NYS: Jetzt nach neun Monaten ganz ohne rechte Hand habe ich vorsichtig wieder angefangen, sie zu nutzen. Ich kann natürlich noch nicht direkt mehrere Stunden täglich üben, sondern muss meine Kraft Stück für Stück wiedererlangen. Das Projekt hat meine Art zu spielen stark beeinflusst. Erst einmal habe ich natürlich bei der linken Hand die Treffsicherheit, Position und Kraft verbessern können. Was mir aber auch auffällt ist, dass sich bei mir in Bezug auf die Ästhetik und Klangvorstellung einiges geändert hat. Beim Linke-Hand-Spiel gibt es ja oft diesen perkussiven Nebenklang, wenn man aufschlägt – das habe ich ein bisschen als neues Stilmittel entdeckt.
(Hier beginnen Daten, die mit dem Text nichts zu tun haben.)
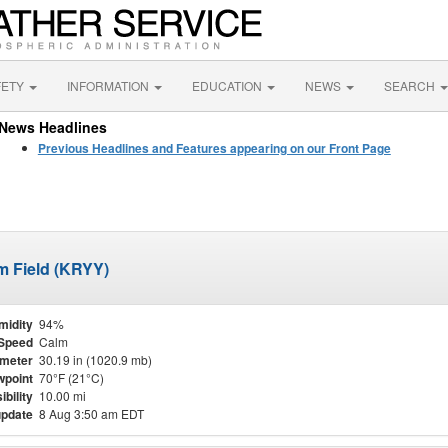
FETY
INFORMATION
EDUCATION
NEWS
SEARCH
News Headlines
Previous Headlines and Features appearing on our Front Page
m Field (KRYY)
midity
94%
Speed
Calm
meter
30.19 in (1020.9 mb)
point
70°F (21°C)
ibility
10.00 mi
update
8 Aug 3:50 am EDT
Auch für die Töne, die auf der anderen Seite der Saite mitschwingen und die man beim normalen Spiel sonst fast nicht bemerkt, ist mein Bewusstsein geschärfter. Ich glaube, dass ich durch die vielen neuen Klangerfahrungen auch im zweihändigen Spiel noch mehr Klangvielfalt suchen werde.
GK: Du bist wahrscheinlich trotzdem froh, jetzt wieder beide Hände benutzen zu können.
NYS: Ja, das ist natürlich wieder ein anderes Gefühl. Man fühlt sich irgendwie wieder wie zu Hause.
Nicola studiert Gitarre bei Prof. Gerhard Reichenbach an der Hochschule für Musik und Tanz Köln, Standort Wuppertal, und bereitet sich auf ihren Bachelor-Abschluss vor.
Das „Left Hand Guitar Pieces-Project“ ist nicht Nicolas erstes passioniertes Engagement für das Gitarrenrepertoire: Wegen ihres besonderen Einsatzes für das weitgehend unbekannte Repertoire weiblicher Komponistinnen wurde sie neben Liying Zhu mit dem Stipendium für Gitarristinnen der Gleichstellungskommission der HfMT Köln ausgezeichnet.
Die 22jährige ist darüber hinaus Preisträgerin mehrerer nationaler und internationaler Gitarren-Wettbewerbe und konzertierte als Solistin auch bereits international, etwa 2018 in Japan beim Sound Market Musikfestival in Kashiwazaki oder in Ecuador beim 10. Guitarrea Festival Internacional Guayaquil.
Sie engagiert sich in vielfältigen Kammermusik-Formationen und Orchestern und hat Ende 2018 gemeinsam mit Iain Lennon das Dirigat des Gitarren- und Mandolinenorchesters Dortmund übernommen. Nicola ist zudem als Pädagogin tätig.
Seit dem Gespräch sind auch bereits weitere Stücke bei ihr eingetroffen: „High Five” von Jürg Kindle, „Scherzando” von Atanas Ourkouzounov und „La Lira Encantada” von Luis Manuel Molina.